New Partnership with the EU Debate
Full Debate: Read Full DebateWilliam Cash
Main Page: William Cash (Conservative - Stone)Department Debates - View all William Cash's debates with the Department for Exiting the European Union
(7 years, 11 months ago)
Commons ChamberWhen we started down this route, I said to the House that the Government had been given a national instruction that we would attempt to interpret in the national interest. That seemed to me to be the right approach. Rather than a 52/48 approach, it is an approach that encompasses everybody’s interests. I hope that we have done that today.
The hon. and learned Member for Holborn and St Pancras (Keir Starmer) is a very talented man, and his questions were as forensic as we would expect. He asked about membership of the single market, so we answered that. We laid out the claims on the customs union, which was another of his questions. He asked for detail to scrutinise the plan to see where we are going. Within the context of not undermining our negotiation, that is entirely what we have tried to do. I had hoped to see some Opposition Members support what we think is a responsible, thoughtful but realistic plan that takes on board the instruction that we have been given by the British people to take us out of the European Union, but in a way that preserves our interests as best we can, whether security interests, economic interests or whatever.
Let me deal with some of the specific points raised by the hon. and learned Gentleman. I will put aside my disappointment at the tone. He says that a free trade agreement will need to have a disputes resolution procedure. So it will; they nearly all do. It does not have to be the European Court of Justice, though. We can agree that he has just got the thrust of it wrong. As for the other things: tariff-free, I agree; impediment-free, I agree. Alignment of regulation? That may well be necessary in some aspects, but we will see as the negotiation develops. On goods and services, I agree. The hon. and learned Gentleman is not putting up any hurdle that, frankly, we do not intend to cross ourselves.

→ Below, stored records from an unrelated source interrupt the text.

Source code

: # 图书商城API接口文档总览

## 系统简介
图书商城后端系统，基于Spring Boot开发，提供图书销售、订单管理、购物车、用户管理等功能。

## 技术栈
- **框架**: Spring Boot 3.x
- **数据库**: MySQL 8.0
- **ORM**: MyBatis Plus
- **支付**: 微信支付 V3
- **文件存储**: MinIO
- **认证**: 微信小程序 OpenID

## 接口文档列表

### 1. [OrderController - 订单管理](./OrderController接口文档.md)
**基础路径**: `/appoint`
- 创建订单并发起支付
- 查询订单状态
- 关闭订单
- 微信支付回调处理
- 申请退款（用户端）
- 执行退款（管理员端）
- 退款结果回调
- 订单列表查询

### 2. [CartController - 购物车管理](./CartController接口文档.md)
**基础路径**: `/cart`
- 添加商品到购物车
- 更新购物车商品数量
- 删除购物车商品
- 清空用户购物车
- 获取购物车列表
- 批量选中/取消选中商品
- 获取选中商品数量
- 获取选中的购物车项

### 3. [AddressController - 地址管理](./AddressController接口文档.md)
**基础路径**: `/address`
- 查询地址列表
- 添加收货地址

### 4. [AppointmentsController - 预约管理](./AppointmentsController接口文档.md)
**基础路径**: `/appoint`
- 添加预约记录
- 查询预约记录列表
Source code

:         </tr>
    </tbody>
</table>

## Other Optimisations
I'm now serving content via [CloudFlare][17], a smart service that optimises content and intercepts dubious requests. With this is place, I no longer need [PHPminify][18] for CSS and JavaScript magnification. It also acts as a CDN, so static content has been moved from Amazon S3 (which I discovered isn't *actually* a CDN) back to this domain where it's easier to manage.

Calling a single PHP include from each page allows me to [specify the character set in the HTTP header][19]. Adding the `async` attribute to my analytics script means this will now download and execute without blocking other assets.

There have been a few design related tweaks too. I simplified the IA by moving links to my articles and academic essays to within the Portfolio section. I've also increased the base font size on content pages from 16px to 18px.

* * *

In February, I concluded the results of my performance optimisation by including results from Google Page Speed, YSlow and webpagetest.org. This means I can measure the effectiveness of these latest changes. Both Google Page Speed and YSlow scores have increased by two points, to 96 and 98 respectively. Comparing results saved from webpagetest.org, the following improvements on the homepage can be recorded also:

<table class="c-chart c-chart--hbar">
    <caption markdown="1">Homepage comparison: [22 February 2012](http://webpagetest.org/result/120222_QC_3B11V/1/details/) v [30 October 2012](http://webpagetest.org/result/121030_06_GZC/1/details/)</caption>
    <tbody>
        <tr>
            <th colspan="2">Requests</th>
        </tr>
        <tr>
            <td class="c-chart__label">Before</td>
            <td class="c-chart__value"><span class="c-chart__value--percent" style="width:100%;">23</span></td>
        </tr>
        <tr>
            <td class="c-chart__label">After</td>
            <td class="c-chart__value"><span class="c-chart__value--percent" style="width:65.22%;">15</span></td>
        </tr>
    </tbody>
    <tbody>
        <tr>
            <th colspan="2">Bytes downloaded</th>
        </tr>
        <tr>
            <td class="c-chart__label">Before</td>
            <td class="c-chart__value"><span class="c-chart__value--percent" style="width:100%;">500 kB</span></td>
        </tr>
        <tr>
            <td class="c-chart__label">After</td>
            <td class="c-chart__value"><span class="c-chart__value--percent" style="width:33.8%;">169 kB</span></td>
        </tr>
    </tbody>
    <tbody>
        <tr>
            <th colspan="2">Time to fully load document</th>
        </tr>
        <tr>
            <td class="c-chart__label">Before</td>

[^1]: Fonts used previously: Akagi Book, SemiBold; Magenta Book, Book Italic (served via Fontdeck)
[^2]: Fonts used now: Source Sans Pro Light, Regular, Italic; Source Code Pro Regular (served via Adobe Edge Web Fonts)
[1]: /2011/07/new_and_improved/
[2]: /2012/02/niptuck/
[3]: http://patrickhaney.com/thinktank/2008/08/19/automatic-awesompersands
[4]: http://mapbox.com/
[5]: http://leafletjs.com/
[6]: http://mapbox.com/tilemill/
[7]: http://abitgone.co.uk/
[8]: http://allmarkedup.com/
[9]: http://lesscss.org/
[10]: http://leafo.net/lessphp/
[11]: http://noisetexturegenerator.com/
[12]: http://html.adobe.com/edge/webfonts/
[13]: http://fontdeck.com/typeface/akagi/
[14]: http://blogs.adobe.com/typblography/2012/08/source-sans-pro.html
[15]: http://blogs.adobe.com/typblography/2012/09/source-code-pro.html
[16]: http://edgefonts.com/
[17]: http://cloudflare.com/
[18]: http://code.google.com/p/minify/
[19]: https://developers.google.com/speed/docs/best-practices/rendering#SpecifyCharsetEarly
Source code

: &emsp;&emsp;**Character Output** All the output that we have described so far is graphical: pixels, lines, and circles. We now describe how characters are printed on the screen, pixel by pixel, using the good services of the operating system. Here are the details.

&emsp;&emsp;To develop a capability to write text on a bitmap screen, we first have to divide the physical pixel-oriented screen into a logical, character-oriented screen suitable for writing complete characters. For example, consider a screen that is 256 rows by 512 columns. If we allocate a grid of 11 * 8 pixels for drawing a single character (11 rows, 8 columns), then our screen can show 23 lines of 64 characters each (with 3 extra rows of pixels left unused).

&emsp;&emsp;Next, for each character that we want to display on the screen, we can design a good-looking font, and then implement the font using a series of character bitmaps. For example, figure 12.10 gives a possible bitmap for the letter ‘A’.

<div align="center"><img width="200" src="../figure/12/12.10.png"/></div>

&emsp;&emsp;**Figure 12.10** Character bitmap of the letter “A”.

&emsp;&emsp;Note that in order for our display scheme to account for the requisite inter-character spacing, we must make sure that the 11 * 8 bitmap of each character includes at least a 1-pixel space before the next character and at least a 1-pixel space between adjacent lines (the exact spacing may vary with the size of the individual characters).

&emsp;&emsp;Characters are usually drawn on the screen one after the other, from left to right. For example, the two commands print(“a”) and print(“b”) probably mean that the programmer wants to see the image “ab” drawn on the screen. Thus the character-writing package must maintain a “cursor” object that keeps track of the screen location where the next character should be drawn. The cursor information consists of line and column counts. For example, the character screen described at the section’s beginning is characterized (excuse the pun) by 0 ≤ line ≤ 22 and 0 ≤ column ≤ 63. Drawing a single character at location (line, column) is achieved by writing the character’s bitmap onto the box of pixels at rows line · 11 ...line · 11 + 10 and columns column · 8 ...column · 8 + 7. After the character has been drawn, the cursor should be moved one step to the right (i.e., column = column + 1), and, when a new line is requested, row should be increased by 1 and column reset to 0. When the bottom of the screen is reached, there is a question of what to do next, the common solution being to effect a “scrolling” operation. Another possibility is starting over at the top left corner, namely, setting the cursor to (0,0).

Now, on this question of threats, this was not a threat. It was the Chancellor saying in an interview, “Well, if you go down the route of a punitive approach, this is the consequence and this is what will happen.” Nations defend themselves. Nobody says it is what we want to do. It is specifically not what we want to do. We want the freest, most friendly possible relationship we can get, and that is what we will set out to do.
The other areas, including questions on matters such as criminal justice, home affairs issues and so on, will develop as we go through the negotiation. The Prime Minister is a very distinguished ex-Home Secretary—the longest-lasting Home Secretary in modern times—and she has as good a grip of our home affairs needs as the ex-Director of Public Prosecutions has. He can take it as read that we will, over time in this House and, most particularly, in the negotiating chamber with the Europeans, address all the issues he raised. I happen to think that they will have as much interest in resolving those issues as we do. The negotiation is predicated on us doing what is in the interests of everybody: ourselves, the Europeans and all our neighbours in our part of the globe. That is what we intend to do and what we intend to deliver on.
I am sure that my right hon. Friend will acknowledge that the Prime Minister’s speech is principled, reasonable and statesmanlike. The 27 member states’ Heads of Government said only a few weeks ago at the last Council summit that there would be no access to the single market unless we accepted all the four freedoms. Does my right hon. Friend agree that that presents a difficulty? Will he accept, therefore, that it is essential that we clear that with the other member states on the basis of principle, reasonableness and statesmanship?
I have tried throughout the past six months not to respond to the sometimes emotional comments from various people around the continent. I am slightly surprised in my hon. Friend, however, because he of all people would pull me up if I confused access to the single market with membership of the single market. Pretty much every country in the world that is not subject to sanctions has access to the single market. We will have access to the single market. The question is about the terms. My job and the job, frankly, of everybody, including the Opposition, is to persuade our opposite numbers in Europe that it is also in their interests that we all have equal access to each other’s markets, and that is what I intend to do.